Making good on its threat, on December 10, 2008, Ramius announced that it had filed a Preliminary Consent Solicitation Statement with the Securities and Exchange Commission to solicit written requests from shareholders of Orthofix, to call a special general meeting for the purpose of making substantial changes to the composition of Orthofix’s board of directors. Ramius proposes to remove James F. Gero, Peter Hewet, Alan Milinazzo and Walter P. Von Wartburg from the Company’s ten-member board of directors and replace them with four new directors.
Ramius, which now claims to be the beneficial owner of 871,980 shares or approximately 5.1% of the shares outstanding (all acquired after September 11, 2008), announced on January 12, 2009 that it has sent a letter and mailed a Consent Solicitation Statement to shareholders of Orthofix.

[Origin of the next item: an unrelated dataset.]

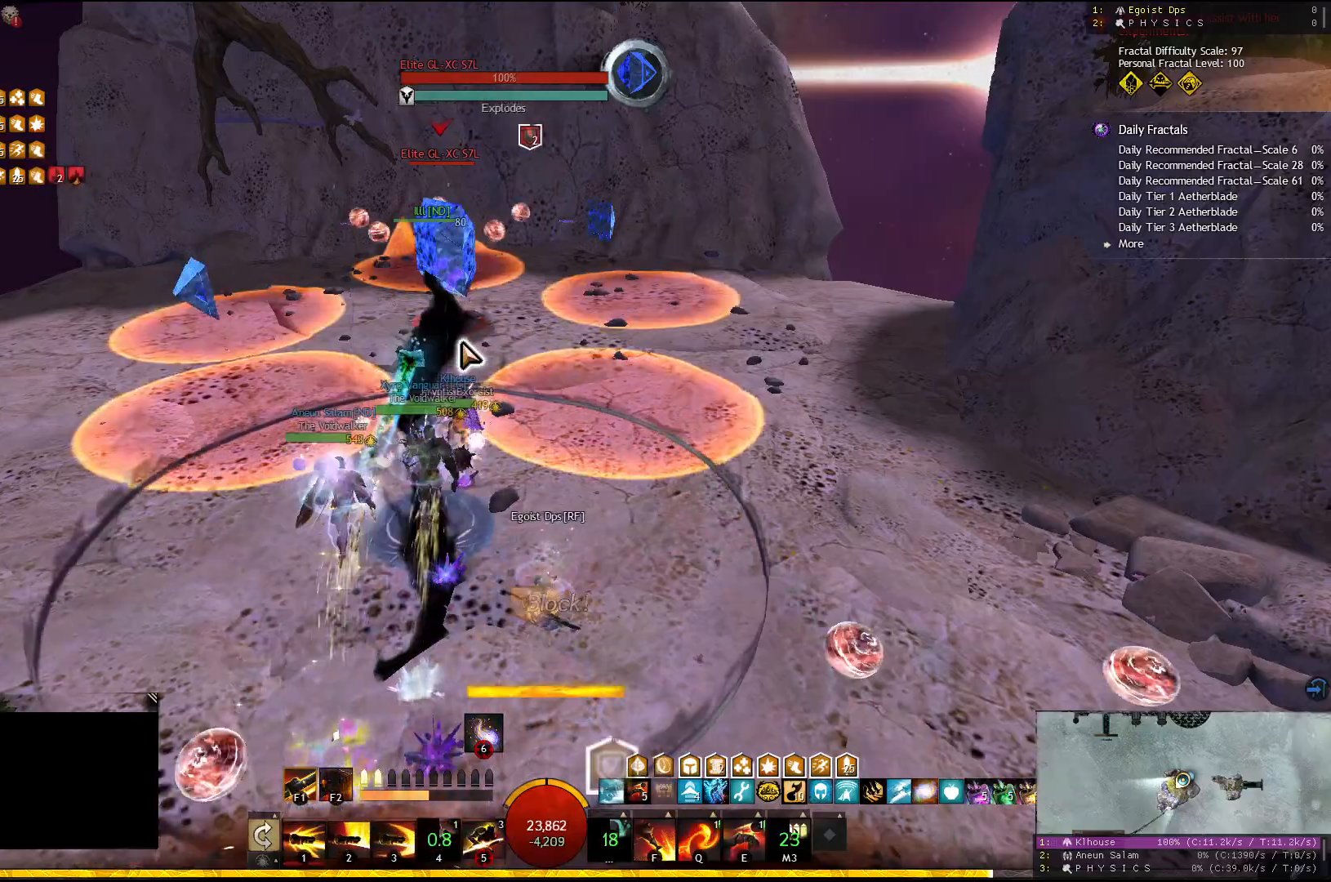
{"keys": [], "events": [[33, "5", "down"], [167, "5", "up"]]}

Approval for calling a special shareholder’s meeting requires a positive response by 10% of the shares outstanding. Can Ramius find the necessary shares to vote in its favor? We think it will be challenging but possible. But even if Ramius is successful in calling a special meeting, we believe it will not be succeed in placing its candidates on the Board of Directors.
Consider the following:
- It is difficult to argue that Blackstone was a well conceived acquisition or that it has been managed correctly since it was acquired. Blackstone’s revenue growth slowed dramatically soon after it was acquired and actually declined 13% Y/Y and 6% sequentially in the most recently reported quarter. The acquisition also resulted in Orthofix taking on huge debt of over $300 million which, because of a breach in its loan covenants, required renegotiation in October 2008 resulting in an increase in the interest rate to LIBOR + 450 basis points from LIBOR + 175 basis points. Orthofix has also written off approximately 93% or more than $300 million as the carrying value of Blackstone. All of this, in addition to the stock market’s poor performance, has resulted in Orthofix’s shares being off more than 70% over the past 12 months.

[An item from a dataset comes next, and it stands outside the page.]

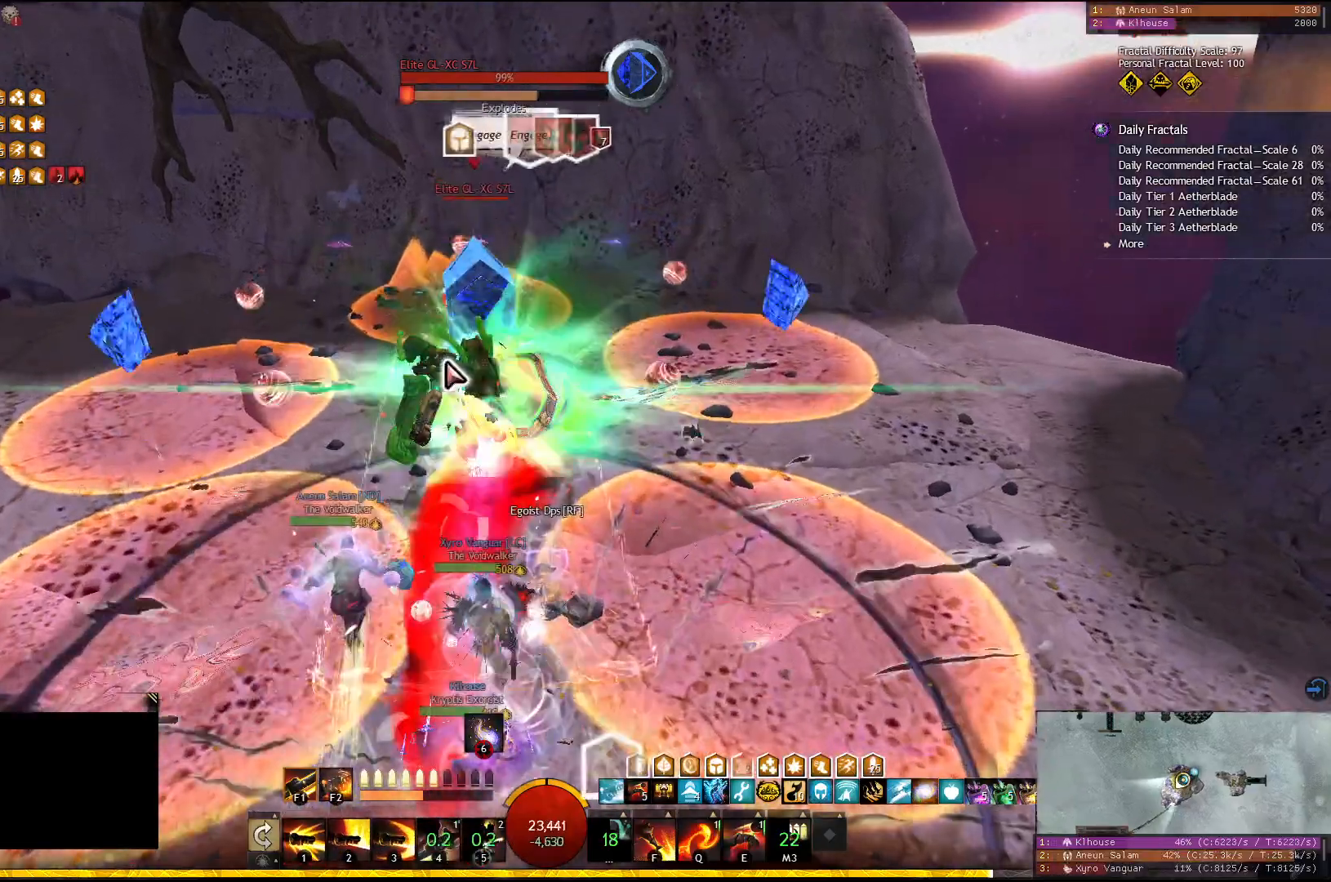
{"keys": ["2"], "events": [[400, "2", "down"]]}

- Management opposes the calling of a special meeting because “the Board and management are making significant progress in executing a strategic plan that is sound, and that we believe will maximize shareholder value”. And “to call a special meeting of shareholders will waste money and cause needless distraction for our management team, which we would prefer remain focused on our businesses. We believe if Ramius chooses to spend money in such an inefficient and, frankly, wasteful way, those dollars should come from Ramius, not from all of Orthofix’s shareholders. To that end, if a special meeting results from the current consent solicitation process, we would expect that Ramius will fully pay the costs of any such special meeting”. The company’s regular annual meeting generally occurs in mid-June.
- Management directly controls 7.3% of the shares outstanding with a former Chairman of the Board, Robert Gaines Cooper, controlling an additional 5.3% of the shares, all safely on management’s side. Fidelity management controls 9.7%, Paradigm Capital Management 5.4%, and Columbia Wanger and Porter Olin LLC 5.3% each. Together with management and the former board member these holdings constitute 38.3% of the shares outstanding. Any defection by these large institutional holders could result in success for Ramius, but several have been long-term shareholders and might be inclined to support management’s attempt to turn the the company around.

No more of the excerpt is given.